**REQUIREMENT:** Wherever the string "after" turns up in the data, copy the whole line.

**DATA TO USE:**
= Beginning of Section =
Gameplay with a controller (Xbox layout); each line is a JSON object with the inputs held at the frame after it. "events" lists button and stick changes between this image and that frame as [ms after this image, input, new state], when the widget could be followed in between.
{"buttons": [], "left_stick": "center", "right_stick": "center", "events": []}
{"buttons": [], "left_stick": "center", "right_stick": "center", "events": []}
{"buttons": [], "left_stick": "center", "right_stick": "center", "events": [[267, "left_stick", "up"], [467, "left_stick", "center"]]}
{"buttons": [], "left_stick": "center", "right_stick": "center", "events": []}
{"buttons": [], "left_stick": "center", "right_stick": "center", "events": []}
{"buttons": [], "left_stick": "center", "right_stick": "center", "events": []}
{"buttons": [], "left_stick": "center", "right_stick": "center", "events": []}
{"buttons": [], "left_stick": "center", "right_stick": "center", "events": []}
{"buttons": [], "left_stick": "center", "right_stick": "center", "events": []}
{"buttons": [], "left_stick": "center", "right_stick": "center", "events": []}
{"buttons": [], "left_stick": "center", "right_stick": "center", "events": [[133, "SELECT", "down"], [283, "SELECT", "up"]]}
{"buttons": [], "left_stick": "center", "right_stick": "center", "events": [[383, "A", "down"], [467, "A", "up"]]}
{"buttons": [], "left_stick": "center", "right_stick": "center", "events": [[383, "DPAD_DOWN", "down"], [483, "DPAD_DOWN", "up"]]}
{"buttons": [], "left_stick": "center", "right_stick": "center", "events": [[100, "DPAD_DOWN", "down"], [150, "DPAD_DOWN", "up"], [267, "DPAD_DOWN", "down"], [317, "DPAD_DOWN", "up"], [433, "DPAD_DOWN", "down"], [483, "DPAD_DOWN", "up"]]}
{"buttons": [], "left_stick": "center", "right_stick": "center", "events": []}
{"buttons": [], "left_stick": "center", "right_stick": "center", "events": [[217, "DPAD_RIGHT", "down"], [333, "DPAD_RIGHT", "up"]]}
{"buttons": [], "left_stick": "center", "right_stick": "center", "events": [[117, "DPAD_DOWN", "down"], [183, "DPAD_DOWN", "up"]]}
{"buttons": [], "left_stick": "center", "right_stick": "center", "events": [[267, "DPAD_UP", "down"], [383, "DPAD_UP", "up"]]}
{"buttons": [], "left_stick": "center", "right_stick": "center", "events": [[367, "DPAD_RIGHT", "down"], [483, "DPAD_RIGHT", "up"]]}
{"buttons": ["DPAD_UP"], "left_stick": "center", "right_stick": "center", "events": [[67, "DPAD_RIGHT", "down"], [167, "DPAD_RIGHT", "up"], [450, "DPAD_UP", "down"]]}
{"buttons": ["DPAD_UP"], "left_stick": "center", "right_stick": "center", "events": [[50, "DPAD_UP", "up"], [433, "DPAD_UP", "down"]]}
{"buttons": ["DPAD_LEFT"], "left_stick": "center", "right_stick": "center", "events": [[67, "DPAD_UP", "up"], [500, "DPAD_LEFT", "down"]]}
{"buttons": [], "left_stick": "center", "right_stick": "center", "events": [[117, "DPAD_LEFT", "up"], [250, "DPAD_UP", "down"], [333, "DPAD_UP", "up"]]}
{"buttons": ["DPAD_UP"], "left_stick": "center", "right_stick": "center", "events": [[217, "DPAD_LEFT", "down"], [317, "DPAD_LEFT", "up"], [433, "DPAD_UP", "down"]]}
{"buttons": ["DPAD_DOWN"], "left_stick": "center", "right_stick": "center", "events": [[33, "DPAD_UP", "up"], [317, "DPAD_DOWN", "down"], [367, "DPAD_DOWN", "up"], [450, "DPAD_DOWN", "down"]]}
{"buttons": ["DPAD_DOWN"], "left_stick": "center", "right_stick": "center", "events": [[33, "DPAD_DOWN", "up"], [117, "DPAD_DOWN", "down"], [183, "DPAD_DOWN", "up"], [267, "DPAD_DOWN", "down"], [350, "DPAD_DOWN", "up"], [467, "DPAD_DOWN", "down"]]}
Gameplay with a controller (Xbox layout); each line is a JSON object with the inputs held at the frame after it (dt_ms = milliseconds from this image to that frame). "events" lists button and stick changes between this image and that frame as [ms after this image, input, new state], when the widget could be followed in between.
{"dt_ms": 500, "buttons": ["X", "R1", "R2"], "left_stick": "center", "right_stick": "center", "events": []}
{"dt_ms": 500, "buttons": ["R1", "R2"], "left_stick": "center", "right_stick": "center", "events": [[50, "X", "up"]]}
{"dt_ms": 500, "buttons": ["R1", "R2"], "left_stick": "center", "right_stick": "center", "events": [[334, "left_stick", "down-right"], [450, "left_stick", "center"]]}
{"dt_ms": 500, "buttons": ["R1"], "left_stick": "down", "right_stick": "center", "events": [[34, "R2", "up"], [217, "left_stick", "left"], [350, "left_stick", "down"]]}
= End of Section =
**WRITTEN RESPONSE:**
Gameplay with a controller (Xbox layout); each line is a JSON object with the inputs held at the frame after it. "events" lists button and stick changes between this image and that frame as [ms after this image, input, new state], when the widget could be followed in between.
Gameplay with a controller (Xbox layout); each line is a JSON object with the inputs held at the frame after it (dt_ms = milliseconds from this image to that frame). "events" lists button and stick changes between this image and that frame as [ms after this image, input, new state], when the widget could be followed in between.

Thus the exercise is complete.